自覚ある美少年は扱いが物凄く面倒くさい。

そう、見た目がなー。いいっつーか、良すぎるんだよな。
本人はイケメンだと豪語してるが、美少年って言葉がよく似合う。ちっちぇー顔に、すらりとした体躯、髪はサラサラで赤みがかった黒。目は大きいし、彫りが深いせいか西洋っぽさが更に本人を引き立てている。

の、くせにだ。
半端無い口の悪さ。もうあれは匙を投げるほどだ。
語尾に、ふざけんじゃねーよ、コラ。とか、うるせー。とか、最近はウザイ、アホか、このカスが、とか。
最早オレに胸をときめかせて告白した日が嘘みたいだ。

まあ、胸ときめかせたかわかんねぇけど。つか、あん時もふざけんじゃねーよって言われた気がする。

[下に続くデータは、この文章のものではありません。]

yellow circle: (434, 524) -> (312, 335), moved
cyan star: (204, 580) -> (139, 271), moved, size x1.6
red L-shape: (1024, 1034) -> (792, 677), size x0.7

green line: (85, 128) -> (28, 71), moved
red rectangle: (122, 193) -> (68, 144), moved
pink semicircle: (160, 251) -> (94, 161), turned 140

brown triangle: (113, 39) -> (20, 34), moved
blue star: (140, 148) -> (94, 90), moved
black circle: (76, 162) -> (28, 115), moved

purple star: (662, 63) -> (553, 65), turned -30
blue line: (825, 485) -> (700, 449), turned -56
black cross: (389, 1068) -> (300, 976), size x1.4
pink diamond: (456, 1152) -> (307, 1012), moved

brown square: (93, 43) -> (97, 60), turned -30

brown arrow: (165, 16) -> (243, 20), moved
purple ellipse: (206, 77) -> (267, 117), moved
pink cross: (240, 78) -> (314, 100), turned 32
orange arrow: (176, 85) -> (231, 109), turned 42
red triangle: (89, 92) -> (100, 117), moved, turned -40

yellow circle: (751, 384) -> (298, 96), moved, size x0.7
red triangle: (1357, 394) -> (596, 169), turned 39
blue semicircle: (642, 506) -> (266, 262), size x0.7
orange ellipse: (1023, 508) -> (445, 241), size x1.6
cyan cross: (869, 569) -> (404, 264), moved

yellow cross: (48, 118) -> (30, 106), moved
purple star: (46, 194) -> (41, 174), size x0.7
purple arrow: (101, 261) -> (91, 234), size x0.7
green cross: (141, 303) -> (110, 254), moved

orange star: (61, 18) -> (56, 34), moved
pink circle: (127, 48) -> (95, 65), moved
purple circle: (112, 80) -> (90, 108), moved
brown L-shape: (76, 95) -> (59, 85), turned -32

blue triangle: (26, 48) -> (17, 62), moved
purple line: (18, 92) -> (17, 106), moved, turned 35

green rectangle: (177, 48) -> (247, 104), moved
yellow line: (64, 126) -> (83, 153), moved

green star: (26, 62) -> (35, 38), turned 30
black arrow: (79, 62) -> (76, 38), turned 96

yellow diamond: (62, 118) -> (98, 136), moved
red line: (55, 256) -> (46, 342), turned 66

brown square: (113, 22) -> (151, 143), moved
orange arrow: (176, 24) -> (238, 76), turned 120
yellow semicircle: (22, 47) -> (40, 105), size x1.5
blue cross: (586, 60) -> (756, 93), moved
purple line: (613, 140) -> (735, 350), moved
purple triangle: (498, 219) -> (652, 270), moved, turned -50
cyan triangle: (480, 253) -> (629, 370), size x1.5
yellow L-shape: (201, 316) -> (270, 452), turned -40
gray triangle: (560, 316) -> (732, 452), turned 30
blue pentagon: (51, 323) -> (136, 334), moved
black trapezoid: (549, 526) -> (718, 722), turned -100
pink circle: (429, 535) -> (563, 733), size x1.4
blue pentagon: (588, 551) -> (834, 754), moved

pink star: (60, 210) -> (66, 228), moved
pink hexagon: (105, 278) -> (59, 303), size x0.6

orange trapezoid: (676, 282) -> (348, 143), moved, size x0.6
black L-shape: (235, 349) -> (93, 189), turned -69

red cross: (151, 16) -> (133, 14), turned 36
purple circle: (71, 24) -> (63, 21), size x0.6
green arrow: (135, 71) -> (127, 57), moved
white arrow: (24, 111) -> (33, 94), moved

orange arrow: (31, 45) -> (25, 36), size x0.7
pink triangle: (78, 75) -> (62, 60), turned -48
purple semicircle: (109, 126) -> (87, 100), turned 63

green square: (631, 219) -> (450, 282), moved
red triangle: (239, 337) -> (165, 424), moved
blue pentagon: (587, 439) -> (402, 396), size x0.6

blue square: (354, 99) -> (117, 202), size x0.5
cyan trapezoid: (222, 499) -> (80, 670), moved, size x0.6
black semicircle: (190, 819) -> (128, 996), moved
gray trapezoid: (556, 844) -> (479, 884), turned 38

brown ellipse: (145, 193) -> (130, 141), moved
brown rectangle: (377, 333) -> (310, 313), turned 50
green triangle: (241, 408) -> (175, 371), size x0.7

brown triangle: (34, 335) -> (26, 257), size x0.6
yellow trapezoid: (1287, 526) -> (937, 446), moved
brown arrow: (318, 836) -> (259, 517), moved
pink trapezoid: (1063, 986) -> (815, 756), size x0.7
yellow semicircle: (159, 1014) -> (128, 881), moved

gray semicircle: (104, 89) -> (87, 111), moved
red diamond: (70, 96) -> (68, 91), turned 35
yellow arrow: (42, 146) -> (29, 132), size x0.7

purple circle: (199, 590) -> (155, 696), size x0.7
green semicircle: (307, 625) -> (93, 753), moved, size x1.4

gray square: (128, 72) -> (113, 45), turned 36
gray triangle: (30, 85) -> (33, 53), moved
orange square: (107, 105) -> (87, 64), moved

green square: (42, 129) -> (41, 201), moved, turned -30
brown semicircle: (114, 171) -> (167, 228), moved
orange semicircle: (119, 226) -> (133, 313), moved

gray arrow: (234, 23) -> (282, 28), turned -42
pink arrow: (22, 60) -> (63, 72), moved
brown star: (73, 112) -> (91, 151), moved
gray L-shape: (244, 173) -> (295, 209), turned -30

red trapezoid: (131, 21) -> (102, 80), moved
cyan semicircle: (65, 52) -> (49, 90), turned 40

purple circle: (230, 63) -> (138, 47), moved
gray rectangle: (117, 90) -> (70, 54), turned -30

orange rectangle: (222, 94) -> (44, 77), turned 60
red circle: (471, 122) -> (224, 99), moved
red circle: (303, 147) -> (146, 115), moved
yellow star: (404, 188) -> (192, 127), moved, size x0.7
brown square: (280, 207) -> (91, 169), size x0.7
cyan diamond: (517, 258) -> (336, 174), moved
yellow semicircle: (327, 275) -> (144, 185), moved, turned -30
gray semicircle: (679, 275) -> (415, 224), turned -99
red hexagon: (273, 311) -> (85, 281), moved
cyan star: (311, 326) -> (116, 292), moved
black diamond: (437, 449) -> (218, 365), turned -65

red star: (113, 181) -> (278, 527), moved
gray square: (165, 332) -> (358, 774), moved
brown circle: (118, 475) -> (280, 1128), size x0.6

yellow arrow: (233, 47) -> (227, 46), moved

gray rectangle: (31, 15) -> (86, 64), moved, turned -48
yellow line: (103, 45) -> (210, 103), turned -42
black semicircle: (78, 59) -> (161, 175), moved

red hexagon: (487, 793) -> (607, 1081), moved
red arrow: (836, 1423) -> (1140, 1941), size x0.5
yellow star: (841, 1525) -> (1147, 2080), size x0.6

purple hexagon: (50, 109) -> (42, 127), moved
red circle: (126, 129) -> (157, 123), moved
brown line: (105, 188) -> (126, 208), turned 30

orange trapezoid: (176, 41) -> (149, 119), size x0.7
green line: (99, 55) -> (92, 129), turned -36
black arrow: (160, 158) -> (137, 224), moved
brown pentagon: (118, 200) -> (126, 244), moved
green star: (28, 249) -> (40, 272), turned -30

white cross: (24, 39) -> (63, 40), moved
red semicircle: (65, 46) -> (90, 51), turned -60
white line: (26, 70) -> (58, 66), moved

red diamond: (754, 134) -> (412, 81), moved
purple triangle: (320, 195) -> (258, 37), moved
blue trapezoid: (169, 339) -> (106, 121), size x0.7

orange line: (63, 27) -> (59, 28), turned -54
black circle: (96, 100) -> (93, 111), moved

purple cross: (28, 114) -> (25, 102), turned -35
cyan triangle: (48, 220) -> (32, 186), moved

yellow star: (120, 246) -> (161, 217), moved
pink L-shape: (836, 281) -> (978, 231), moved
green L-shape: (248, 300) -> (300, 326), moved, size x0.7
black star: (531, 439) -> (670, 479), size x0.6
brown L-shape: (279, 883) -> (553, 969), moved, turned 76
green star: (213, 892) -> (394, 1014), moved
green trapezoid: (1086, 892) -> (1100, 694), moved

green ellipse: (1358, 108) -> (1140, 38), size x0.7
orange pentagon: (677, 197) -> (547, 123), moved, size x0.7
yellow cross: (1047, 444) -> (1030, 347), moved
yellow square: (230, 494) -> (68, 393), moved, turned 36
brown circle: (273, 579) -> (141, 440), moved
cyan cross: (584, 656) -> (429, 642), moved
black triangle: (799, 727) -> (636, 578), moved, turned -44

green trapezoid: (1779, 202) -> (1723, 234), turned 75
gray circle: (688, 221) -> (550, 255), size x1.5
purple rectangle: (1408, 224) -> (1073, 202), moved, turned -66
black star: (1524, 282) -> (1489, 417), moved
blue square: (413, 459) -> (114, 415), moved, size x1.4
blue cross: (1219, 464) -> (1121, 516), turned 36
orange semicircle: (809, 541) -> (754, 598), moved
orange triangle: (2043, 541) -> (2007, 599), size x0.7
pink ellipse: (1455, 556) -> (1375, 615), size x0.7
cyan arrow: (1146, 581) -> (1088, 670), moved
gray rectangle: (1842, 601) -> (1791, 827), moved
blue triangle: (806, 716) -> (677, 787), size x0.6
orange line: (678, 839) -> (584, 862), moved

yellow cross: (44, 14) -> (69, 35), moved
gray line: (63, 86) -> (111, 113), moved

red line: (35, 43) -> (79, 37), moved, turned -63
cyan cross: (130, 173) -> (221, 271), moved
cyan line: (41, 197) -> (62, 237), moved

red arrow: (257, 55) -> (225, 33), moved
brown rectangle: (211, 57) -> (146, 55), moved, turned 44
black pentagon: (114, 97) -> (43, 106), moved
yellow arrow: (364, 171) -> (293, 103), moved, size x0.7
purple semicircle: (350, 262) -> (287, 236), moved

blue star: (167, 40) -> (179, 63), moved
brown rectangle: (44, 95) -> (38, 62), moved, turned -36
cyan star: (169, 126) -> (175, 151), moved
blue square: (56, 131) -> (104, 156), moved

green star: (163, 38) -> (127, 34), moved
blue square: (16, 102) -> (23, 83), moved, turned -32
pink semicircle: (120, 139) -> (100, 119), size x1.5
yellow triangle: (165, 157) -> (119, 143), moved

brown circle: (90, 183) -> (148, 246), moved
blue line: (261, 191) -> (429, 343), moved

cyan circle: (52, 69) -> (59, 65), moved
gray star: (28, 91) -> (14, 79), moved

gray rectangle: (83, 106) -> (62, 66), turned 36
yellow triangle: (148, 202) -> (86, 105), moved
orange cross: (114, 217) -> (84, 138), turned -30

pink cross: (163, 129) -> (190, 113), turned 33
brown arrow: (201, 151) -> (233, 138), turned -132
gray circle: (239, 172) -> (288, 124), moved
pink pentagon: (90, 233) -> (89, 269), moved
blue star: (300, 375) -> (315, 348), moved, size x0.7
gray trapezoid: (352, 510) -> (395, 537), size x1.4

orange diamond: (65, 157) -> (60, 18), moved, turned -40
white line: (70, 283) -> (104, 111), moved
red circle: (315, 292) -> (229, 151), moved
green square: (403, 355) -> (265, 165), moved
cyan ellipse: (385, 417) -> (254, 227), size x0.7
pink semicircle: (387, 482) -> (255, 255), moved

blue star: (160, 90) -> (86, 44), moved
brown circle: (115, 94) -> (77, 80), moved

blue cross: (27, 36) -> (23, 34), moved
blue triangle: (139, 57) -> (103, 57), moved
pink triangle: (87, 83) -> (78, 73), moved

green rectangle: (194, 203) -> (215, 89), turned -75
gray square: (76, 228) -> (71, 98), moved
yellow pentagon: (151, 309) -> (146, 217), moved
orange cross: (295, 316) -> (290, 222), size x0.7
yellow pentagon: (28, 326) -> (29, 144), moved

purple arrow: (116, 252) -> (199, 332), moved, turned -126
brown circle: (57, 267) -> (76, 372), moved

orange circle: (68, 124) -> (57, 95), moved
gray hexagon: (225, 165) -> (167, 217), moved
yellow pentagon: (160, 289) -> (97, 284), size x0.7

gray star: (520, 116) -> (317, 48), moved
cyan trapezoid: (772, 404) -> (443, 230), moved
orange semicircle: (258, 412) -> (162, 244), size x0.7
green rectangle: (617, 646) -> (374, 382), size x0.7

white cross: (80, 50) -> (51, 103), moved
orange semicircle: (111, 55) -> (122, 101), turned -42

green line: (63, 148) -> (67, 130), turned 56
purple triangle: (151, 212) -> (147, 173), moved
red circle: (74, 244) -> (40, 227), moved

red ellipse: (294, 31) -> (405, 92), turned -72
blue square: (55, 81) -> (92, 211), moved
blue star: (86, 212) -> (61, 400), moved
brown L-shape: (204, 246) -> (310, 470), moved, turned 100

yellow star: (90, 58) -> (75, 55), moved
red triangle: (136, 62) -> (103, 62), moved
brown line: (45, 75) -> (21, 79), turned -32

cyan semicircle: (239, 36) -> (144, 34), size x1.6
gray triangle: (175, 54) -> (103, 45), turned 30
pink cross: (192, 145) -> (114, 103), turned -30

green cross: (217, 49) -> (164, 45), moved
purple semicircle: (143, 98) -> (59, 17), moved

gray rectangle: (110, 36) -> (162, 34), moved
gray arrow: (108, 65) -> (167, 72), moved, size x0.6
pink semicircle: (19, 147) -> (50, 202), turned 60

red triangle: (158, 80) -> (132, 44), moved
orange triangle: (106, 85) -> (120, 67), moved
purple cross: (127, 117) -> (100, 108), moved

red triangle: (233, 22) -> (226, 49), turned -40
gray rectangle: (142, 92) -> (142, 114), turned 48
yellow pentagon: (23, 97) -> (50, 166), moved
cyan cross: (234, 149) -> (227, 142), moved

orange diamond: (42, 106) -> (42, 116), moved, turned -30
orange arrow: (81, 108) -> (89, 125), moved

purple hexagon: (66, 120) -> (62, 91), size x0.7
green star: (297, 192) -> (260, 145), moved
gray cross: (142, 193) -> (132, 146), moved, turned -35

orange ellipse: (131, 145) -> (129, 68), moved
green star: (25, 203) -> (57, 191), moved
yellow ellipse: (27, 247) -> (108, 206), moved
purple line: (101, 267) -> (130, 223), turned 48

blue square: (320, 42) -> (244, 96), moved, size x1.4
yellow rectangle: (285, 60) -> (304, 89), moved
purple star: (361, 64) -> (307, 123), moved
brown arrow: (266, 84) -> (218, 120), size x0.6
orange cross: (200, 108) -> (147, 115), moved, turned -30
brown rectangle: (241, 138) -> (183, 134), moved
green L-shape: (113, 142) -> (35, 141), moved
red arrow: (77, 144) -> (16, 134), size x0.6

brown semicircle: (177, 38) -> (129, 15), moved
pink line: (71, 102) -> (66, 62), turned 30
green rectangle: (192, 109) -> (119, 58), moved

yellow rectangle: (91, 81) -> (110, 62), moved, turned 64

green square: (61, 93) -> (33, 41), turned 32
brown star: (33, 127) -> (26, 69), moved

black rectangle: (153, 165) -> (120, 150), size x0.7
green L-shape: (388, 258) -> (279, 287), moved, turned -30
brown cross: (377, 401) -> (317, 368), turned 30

なんだかな。なんで口を開けば言い合いばっかなのに付き合ってるんだろ。
もう一月以上経っちまったから。

そう、あの晴れた春の日からもう一ヶ月以上過ぎた、ゴールデンウィークの半ば、なのだ。今日は。


「よう」
「おう」

職場の休みが重なったこの祝日、前々からデートだと騒がれてたから、休日にも関わらず朝からこうやって稼働するオレ。
ホントは寝てたい。いや、物凄く寝てたいと直前まで思ってたけど。遠目から見ても気合いが入ってる雨音を見て言わないことを決意。
言ったら朝から切れるに違いない。

「今日の格好、」
「ん?」

雨音がじっとオレを見て口を開く。
ここはオレと雨音が共に使う駅だ。休日で賑わう駅ナカは、体を近付けなければ聞き取れない。

「あんたの格好、すげーいい」
「……」

おい、いきなりボソッと言うなよ。思わず息が詰まったから。喋っても喋らなくても心臓に悪い奴だ。

「おい、聞いてんのか、コラ」

やっぱこういう奴だよな。うん。

「聞いてる聞いてる。誉めてもなにもでねえよ」
「うっせー、知ってるよカスが」

こうなる始末。解ってたけどな。
もういいや。多分雨音は自分の格好を誉めてほしいようだけど、面倒くさいからやめた。
雑誌から抜け出てきたような顔に、ブランドっぽい服。誉めて説明されても意味わかんねえし。濃い紫が肌に映えるね、とか言ったらキモがられるに違いない。